There are areas of my life I do my best to stay on top of. Especially since now having three more children to provide for. I had lots of fears arise during the pregnancy, the worry filled ‘what if……..’ Thoughts were constant as I prepared for our future with the triplets arriving. I had a lot to stay on top of mentally and physically for the health of all of us as a family. The responsibilities for me as dad are huge.
Over the last six months there has been another massive change that I have had to get my head around, which has literally knocked me for six some days, and the fears and worries have overwhelmed me.
Six years ago I felt electric shock pains across the top of my head and burning in the side of my face. It happened for a split moment. I didn’t give it much thought until it continued to happen, first the attacks came months apart. Sometimes lasting a few seconds sometimes minutes. I was offered medication but didn’t feel the crappy side effects I would have to put up with were worth the occasional burning shock to the head.
Since then I have experienced it more frequently as the flare up’s of pain began in other areas of my body. Still I never chased it up and put the body pain down to the physical work I do. And I had no intention of taking medication.
Last August the electric shocks and burning started one night and have yet to go. The random flare up’s across my back become excruciating to the point I can’t stand up and there are day’s I struggle to walk with the pain in my hips, and as I discovered quickly there is not a pain-killer on the planet that can alleviate the pain.
There have been night’s I have been so overwhelmed with the pain in my head, I’ve been sat rocking on the stairs in tears while my wife deals with Frankie and the triplets.
There have been MRI scans and blood tests to begin eliminating what the cause may be and it has been narrowed down to a rare nerve disorder. My central nervous system is misfiring in various parts of my body and sending pain signals back to my brain. And without much known about it there is no cure.
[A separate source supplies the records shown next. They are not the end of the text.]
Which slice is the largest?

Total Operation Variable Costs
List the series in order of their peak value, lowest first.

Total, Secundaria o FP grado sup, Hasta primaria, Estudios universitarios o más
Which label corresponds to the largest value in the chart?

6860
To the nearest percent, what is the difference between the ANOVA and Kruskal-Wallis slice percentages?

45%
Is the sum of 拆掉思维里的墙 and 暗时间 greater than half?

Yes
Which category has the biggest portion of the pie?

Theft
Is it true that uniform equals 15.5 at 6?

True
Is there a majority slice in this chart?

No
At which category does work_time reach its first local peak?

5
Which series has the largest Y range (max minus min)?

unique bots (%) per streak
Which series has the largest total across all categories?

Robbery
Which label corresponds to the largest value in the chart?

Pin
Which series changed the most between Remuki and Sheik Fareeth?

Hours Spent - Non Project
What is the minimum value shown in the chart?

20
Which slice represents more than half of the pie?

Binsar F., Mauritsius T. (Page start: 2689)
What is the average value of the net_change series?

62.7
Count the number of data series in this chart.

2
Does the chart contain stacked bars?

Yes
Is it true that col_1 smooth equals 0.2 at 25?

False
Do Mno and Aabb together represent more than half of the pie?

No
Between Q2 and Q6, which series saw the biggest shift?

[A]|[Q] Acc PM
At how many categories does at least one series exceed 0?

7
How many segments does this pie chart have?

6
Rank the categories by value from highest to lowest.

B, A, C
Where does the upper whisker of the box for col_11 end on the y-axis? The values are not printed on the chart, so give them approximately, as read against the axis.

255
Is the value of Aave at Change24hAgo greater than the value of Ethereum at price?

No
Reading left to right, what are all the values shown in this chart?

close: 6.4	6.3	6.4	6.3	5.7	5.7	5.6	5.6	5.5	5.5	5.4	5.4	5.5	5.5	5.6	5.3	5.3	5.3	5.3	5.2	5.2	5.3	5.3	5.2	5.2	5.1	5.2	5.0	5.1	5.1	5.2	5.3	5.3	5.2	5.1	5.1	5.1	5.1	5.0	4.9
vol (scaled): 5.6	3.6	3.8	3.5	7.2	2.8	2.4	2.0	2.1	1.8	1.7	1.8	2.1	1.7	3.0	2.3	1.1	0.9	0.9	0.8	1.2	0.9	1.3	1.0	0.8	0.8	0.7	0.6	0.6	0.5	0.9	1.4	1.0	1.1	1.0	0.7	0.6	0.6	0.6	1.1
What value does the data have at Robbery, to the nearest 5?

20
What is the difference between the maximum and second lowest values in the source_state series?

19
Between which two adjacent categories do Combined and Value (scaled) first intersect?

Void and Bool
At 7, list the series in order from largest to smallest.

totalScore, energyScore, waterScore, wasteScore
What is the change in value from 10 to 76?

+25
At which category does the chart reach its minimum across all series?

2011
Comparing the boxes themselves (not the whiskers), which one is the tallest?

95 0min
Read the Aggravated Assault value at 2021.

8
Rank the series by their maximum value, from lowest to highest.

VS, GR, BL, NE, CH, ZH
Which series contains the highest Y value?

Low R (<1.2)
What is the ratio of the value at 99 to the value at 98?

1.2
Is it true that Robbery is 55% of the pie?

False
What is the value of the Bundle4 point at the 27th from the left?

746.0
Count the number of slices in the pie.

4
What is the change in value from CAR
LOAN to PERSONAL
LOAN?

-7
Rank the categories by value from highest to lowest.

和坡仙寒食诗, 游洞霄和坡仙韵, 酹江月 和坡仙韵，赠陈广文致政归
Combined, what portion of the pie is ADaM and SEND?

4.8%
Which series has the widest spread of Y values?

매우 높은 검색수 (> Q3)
Just a life of pain management.
looking at all I have to support and provide for in my life, it has worried the hell out of me over the last six months. As well as the pain, day in and day out, I have been lost in fear and full of anger under the surface around my situation. Resentment has made the problem ten times harder to face. I am no good for anyone lost in my head.
I have a boss who has been understanding of my situation and I will be returning to work in a few weeks after months at home. He has given me a new position as I am unable to work in the department I am trained to work in as it too physical for me to carry on working in, and there are days my head is too foggy to concentrate. On the plus side I no longer have the fear of losing my job, which had also been a weight on my mind since being absent from work.
I have realised this week how much I have to be grateful for since this change has occurred to my health. It has scared me, angered me, frustrated and frightened me. All negative emotions that I cannot afford to live with if I am going to be present for my family. And as a good friend reminded me yesterday, the pain isn’t for a lifetime, I don’t need to be looking so far ahead. I only have to deal with it 24 hours at a time.
Life can change overnight, as I’ve experienced many times in my life, there will always be challenges to face and this is no different.
For now, without any real relief, it will be more a case of managing the emotional strain of being in constant pain while dealing with the job of parenting and knowing my limits of what I can and cannot do. I need to Stay out of fear, and stay out of resenting a situation I cannot control. If I can do that, I think It will be half the battle.